> [Reading passage]:
This is MIT and yes, we have bananas

Attending lectures and movies in 26-100 has been an integral part of the MIT experience for generations of students, but since 2018 they have also embraced what’s become another quintessential Institute experience just across the hall: picking up a banana in 26-110, officially the Karl Taylor Compton Room but now better known as the MIT…
This is MIT and yes, we have bananas

President L. Rafael Reif gave a shout-out to the Banana Lounge in May 2022 in his last presidential charge to the graduating class. “In its charming quirkiness, the Banana Lounge is ‘very MIT,’” Reif said. Then he ticked off an impressive (and MIT-like) list of reasons for its success: students prototyped the lounge and tested it in real-world conditions, analyzed multiple fruits and supply chains to minimize cost, tracked and calibrated environmental conditions for the fruit, secured funding from Feld, and “developed the cutting-edge concept of ‘free coffee.’” 

“Already, the lounge has served more than 500,000 bananas—two of which were mine,” Reif said, noting that he prefers mangoes. 

In November 2022, Admissions blogger Amber Velez ’24 proclaimed the Banana Lounge the fourth-best place to sleep on campus. It beat out the Hayden and Barker libraries but was bested by the Course [x] Lounge (where x is any integer from 1 to 24), “your empty classroom after recitation,” and “your 9 a.m. class.” 

The lounge remains entirely student run, although MIT does provide cleaning services. In 2018, students would lace up their sneakers and run to Yell-O-Glow, a giant banana-ripening facility in Chelsea, to pick up full crates and Uber them back to campus. At one point they got bananas from MIT dining halls, which also sourced from Yell-O-Glow through a produce supplier; while that was convenient, adding two layers of middlemen resulted in significant bruising (affecting 5% to 20% of bananas) and more waste. But consumption has since increased enough to support a separate order to Yell-O-Glow. Students email their order by midnight three times a week, and by around eight the next morning, the company delivers 40-pound 100-banana crates to the Stata loading dock. The students get the pallets from there to the lounge, taking great care to minimize bruising. 

Ahrens says it’s been critical to optimize the supply chain, which extends 3,000 miles to Central America and spans a couple of weeks from harvest to lounge. They’ve focused their efforts on the final days and miles, he notes. Their top priority is reliability—providing students 24-7 access to bananas—and they aim to maximize quality as they minimize waste, cost, and student labor, all while dealing with the constraints of the lounge’s limited space and the speed at which bananas ripen (which is temperature sensitive). 

students studying in the Banana Lounge
In the Banana Lounge, tables are oriented to create ideal lighting for hunching over a p-set, and chairs are positioned so you can always see another face.

MALTE AHRENS ’17

The Banana Lounge team has collaborated with experts from the likes of Del Monte and AgroAmerica; Ahrens and Thérèse Mills ’21 even flew to Central America on a mission to trace the banana supply chain from planting, picking, cutting, cleaning, packing, shipping, and ripening all the way through delivery to the lounge. “But our greatest teacher has been necessity and learning from our mistakes along the way,” says Ahrens. They’ve had to deal with under- and overripe bananas, too many and not enough, unexpected campus events, snowstorms, missed deliveries, AC failures, and cold damage in the winter, to name a few challenges.

“We have great data,” says Ahrens. “Every delivery we’ve ever had has been logged (594 deliveries) with notes on quality, ripeness, company, and country of origin, and we check in on the space three times a day on average, logging banana levels and busyness, among other data points. From this we can predict with decent accuracy consumption at any hour and track recurring issues to raise with Yell-O-Glow and/or the banana companies. For example, when there was an issue with bananas splitting, we were able to alert that banana company and, with them, trace it back to an issue they had unloading at the port.”

> [Listed entries]:
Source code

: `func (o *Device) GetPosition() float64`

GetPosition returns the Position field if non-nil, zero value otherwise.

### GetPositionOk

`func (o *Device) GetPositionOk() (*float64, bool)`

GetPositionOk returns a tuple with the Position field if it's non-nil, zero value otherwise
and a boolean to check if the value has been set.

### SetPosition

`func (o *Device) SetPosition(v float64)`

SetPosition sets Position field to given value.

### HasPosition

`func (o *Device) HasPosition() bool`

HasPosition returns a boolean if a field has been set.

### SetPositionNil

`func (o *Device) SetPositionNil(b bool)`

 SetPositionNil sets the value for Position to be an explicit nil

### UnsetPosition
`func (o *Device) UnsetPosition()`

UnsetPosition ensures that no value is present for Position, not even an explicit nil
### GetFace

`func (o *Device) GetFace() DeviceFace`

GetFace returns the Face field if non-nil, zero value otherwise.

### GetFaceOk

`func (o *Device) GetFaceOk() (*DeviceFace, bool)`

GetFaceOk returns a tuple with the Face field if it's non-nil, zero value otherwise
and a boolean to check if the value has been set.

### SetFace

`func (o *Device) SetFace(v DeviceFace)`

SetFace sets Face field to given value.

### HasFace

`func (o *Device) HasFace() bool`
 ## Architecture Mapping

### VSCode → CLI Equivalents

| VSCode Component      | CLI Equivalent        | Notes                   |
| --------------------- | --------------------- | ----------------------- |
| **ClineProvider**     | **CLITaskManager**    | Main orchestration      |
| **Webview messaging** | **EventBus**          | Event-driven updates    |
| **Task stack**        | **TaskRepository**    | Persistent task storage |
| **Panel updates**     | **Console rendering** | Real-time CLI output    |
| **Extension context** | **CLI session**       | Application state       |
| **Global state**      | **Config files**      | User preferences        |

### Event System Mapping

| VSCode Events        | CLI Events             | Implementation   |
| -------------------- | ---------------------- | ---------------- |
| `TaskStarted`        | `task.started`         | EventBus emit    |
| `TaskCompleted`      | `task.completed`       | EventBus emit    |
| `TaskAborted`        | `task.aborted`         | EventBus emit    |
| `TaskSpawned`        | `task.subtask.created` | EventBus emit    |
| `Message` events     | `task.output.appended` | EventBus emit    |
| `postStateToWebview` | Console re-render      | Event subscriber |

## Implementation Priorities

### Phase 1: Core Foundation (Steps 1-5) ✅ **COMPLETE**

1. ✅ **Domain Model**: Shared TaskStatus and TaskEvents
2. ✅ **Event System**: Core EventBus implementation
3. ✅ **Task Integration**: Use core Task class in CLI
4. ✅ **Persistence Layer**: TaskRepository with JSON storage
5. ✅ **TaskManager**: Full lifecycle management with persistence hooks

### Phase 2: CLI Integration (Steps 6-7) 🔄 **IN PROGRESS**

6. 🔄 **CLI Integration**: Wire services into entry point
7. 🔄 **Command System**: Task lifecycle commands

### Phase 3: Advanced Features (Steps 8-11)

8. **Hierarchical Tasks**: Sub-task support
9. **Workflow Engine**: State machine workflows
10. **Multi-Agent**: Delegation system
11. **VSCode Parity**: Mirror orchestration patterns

> [Work to complete]:
a – According to the Banana Lounge article, where does Yell-O-Glow deliver the banana crates?
b – In the Banana Lounge article, why did getting bananas from MIT dining halls lead to more waste?
The lines are unrelated to the Banana Lounge article.

> [Results]:
a – To the Stata loading dock.

b – The dining halls sourced their bananas from Yell-O-Glow through a produce supplier, which added two layers of middlemen. That caused significant bruising, affecting 5% to 20% of bananas, and more waste.